◆ **EXERCISE DETAILS**
According to the carbetocin trial summary below, in what year was carbetocin first described?

◆ **DOCUMENT SECTION**
◇ ◇ ◇ ◇

The New Indian Journal of OBGYN. 9(2):209-215
To study the efficacy of a single bolus dose of carbetocin for prevention of postpartum haemorrhage in elective caesarean section under spinal anaesthesia: a randomized clinical trial
Ratindra Kumar Barman, Tapan Kumar Talukdar, Pranab Kalita, Bibhu Priyo Das,Joyanta Kumar Choudhury
Background: Postpartum haemorrhage (PPH) is the leading cause of maternal death worldwide, with an estimated mortality of 140 000 per year. The majority of them can be prevented by using "active management of the third stage of labour". Carbetocin is a long-acting synthetic oxytocin analogue, first described in 1987. Objectives: The current study aimed to evaluate the efficacy of carbetocin in preventing intraoperative blood loss and to observe its haemodynamic effects. Methods: 120 patients with a gestation of 37 weeks or more, who had an elective caesarean delivery under spinal anaesthesia, were included in this study. Patients were divided into two groups (Group CT and Group C). Women in the carbetocin group (group CT) received a bolus of 100 IU of carbetocin IV and group C received oxytocin infusion after delivery of the anterior shoulder. Mean effective blood loss, HR and MAP, complications like nausea and vomiting, palpitation, and headache were the parameters used in the study. Results: There was no incidence of PPH in both groups. Mean effective blood loss in group CT was 423. 0 ± 150.1ml and 635.3 ± 245.4 ml in group C respectively. 6 no of the patients needed rescue oxytocin in Group C. There was a statistically decrease in the mean total dose of mephentermine in group CT (23. 8 ± 12. 0) than group (56. 8 ± 8.6). Conclusion: A single bolus dose of carbetocin is more effective and haemodynamically stable in preventing PPH in caesarean section than the standard oxytocin regime.

◇ ◇ ◇ ◇

◆ **MATERIAL SHOWN**
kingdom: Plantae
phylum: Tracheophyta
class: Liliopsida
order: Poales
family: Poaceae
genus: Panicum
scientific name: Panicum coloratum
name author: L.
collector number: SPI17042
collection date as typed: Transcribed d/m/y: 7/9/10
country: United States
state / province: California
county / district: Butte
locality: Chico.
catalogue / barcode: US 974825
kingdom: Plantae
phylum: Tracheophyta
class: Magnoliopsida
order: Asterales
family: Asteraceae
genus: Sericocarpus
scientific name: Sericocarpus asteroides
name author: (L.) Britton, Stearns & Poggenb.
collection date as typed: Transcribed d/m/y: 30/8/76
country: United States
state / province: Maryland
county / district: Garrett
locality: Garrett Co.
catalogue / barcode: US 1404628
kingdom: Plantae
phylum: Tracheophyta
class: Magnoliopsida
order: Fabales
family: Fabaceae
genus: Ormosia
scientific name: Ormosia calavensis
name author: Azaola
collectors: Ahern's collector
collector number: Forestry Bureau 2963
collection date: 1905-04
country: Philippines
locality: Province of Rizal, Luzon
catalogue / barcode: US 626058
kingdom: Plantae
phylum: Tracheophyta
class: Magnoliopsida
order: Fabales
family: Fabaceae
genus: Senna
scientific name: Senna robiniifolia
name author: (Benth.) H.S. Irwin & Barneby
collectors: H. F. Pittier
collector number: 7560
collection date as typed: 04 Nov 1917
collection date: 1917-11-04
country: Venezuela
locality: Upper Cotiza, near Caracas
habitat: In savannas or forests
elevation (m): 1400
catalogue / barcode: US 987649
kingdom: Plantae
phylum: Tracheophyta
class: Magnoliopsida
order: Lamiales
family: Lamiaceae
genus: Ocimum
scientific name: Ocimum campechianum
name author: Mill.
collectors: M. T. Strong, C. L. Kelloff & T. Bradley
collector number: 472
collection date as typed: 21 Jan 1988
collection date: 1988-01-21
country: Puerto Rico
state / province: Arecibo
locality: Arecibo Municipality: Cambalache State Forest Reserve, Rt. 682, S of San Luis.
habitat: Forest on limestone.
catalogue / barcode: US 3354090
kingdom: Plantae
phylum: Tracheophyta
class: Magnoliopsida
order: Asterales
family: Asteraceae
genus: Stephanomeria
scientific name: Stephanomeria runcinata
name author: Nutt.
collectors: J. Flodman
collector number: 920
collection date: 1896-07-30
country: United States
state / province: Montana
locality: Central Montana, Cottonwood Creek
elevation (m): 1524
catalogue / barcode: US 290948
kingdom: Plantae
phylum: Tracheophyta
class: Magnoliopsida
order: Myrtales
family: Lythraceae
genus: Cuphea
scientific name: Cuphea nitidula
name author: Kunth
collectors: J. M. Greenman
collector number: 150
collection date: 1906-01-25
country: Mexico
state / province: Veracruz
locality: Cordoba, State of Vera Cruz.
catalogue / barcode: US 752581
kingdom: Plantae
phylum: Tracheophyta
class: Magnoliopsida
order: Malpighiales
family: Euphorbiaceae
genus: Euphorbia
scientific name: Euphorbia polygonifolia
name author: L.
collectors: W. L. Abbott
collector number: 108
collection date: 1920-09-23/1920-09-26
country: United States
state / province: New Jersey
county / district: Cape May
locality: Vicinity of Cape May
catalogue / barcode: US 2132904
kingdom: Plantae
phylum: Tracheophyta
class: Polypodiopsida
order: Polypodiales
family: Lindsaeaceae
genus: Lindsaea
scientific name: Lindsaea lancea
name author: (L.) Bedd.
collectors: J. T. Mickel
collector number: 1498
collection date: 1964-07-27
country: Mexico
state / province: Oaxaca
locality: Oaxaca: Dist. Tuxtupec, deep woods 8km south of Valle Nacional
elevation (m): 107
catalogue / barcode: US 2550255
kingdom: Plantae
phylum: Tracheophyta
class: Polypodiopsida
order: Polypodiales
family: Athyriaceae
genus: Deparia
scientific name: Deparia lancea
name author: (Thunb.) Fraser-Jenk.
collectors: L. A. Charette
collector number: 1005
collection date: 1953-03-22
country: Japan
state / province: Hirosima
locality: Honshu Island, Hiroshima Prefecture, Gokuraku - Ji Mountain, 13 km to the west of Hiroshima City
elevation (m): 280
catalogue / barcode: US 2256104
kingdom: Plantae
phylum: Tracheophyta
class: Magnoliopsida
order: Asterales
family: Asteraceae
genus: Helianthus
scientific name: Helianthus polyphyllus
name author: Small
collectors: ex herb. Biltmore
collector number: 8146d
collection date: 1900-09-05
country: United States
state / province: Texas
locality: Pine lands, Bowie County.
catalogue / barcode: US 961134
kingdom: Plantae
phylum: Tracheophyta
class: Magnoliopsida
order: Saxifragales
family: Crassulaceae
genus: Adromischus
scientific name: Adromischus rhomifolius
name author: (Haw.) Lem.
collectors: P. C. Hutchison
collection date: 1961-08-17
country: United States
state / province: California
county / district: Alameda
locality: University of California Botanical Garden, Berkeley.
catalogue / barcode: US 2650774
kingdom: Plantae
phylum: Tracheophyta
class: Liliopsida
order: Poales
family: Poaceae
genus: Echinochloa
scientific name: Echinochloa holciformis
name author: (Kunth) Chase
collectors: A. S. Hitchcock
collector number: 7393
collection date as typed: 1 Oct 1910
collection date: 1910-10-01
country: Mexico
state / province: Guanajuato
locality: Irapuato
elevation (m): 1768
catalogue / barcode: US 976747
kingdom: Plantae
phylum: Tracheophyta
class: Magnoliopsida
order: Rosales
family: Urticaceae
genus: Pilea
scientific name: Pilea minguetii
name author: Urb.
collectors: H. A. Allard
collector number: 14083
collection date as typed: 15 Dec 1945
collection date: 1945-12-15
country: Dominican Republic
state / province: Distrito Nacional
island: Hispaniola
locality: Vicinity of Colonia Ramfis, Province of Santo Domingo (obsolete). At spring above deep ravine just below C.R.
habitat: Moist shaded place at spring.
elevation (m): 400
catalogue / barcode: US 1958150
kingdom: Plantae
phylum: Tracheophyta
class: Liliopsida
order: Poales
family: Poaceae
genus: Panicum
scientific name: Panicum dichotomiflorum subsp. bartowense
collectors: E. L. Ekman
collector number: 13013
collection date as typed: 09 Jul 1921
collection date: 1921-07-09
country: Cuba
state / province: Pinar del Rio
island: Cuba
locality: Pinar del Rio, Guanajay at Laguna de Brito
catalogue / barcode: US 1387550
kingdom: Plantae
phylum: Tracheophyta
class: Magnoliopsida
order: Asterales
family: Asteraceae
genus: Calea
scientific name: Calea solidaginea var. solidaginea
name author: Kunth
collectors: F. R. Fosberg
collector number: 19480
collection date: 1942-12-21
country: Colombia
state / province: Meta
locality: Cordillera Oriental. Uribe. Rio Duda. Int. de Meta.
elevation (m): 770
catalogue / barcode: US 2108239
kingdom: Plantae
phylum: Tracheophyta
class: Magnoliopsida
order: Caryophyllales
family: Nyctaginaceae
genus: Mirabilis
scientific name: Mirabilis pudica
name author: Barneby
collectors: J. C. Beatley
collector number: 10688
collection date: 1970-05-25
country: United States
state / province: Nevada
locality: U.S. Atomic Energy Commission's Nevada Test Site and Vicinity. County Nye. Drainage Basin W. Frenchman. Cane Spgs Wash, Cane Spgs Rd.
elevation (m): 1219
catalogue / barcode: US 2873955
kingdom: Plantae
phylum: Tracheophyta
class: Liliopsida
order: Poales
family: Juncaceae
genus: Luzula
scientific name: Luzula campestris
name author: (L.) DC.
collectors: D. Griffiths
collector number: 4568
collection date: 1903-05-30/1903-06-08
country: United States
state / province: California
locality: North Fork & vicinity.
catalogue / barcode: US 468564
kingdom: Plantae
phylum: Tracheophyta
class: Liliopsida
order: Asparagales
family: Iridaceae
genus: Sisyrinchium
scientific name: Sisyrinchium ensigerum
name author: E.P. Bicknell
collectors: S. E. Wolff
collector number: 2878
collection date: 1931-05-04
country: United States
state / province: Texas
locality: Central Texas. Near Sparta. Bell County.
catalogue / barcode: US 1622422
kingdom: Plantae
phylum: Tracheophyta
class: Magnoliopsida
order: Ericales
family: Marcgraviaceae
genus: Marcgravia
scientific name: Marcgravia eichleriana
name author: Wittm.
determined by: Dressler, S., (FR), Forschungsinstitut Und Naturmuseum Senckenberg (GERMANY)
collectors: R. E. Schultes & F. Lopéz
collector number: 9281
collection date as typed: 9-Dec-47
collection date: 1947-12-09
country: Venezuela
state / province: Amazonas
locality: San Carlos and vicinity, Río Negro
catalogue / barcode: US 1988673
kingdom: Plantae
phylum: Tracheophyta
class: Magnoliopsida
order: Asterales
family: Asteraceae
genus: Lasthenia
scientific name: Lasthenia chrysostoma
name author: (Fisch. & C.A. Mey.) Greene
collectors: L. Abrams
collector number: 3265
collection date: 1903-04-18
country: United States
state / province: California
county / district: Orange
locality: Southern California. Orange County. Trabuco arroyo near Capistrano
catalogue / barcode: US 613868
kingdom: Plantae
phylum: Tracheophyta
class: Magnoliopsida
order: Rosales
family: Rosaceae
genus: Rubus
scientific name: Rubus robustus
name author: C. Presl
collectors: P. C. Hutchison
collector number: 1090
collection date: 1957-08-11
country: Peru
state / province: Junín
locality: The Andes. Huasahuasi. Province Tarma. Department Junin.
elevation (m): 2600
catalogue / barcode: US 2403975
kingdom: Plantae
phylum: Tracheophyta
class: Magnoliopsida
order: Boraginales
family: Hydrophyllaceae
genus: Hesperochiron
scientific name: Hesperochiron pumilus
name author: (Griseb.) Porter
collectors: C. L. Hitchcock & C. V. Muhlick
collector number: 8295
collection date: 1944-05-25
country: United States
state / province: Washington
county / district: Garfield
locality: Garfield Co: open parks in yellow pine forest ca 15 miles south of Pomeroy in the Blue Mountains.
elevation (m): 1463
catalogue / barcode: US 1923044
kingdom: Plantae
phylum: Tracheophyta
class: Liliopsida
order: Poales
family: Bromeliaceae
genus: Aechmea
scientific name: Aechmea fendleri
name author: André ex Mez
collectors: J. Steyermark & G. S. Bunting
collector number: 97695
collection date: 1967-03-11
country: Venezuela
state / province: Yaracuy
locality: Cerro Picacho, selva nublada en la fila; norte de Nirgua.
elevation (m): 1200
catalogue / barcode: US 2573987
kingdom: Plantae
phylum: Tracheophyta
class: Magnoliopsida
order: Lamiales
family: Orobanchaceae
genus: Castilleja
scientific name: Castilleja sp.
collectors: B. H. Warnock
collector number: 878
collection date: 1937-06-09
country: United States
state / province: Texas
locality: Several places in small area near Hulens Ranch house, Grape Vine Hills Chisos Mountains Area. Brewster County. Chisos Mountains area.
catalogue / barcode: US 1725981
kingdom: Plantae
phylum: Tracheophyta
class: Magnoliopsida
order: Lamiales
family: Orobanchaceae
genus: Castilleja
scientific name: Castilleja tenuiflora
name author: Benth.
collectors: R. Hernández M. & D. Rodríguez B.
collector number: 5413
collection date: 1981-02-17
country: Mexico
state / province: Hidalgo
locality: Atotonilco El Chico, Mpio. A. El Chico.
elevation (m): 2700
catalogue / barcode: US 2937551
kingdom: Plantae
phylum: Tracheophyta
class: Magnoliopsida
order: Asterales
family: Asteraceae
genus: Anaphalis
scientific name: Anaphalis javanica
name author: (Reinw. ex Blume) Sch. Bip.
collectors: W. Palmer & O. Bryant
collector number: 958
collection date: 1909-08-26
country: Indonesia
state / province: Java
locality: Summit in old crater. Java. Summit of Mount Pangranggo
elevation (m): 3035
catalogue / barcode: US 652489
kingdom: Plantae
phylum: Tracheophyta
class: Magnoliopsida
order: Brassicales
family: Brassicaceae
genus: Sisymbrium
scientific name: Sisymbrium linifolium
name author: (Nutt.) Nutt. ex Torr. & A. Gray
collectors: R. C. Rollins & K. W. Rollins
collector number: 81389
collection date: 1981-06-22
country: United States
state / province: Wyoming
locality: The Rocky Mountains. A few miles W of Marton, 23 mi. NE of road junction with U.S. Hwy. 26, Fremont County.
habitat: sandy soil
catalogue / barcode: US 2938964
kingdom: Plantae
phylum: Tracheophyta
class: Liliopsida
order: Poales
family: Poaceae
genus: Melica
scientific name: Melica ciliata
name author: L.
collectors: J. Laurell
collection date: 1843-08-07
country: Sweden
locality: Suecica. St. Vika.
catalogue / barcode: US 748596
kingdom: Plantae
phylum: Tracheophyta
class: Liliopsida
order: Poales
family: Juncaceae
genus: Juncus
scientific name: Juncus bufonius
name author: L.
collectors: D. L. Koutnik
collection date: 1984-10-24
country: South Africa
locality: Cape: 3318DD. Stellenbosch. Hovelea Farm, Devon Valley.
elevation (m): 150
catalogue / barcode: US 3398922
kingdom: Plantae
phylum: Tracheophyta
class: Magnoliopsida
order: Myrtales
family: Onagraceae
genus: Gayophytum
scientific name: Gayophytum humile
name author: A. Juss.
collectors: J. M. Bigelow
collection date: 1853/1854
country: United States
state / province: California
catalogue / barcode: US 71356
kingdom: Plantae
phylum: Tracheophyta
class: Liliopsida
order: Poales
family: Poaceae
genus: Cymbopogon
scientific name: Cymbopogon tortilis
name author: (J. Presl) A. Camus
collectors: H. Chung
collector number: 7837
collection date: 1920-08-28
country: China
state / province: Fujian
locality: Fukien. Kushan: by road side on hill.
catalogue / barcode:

◇ ◇ ◇ ◇

◆ **EXERCISE RESULT**
1987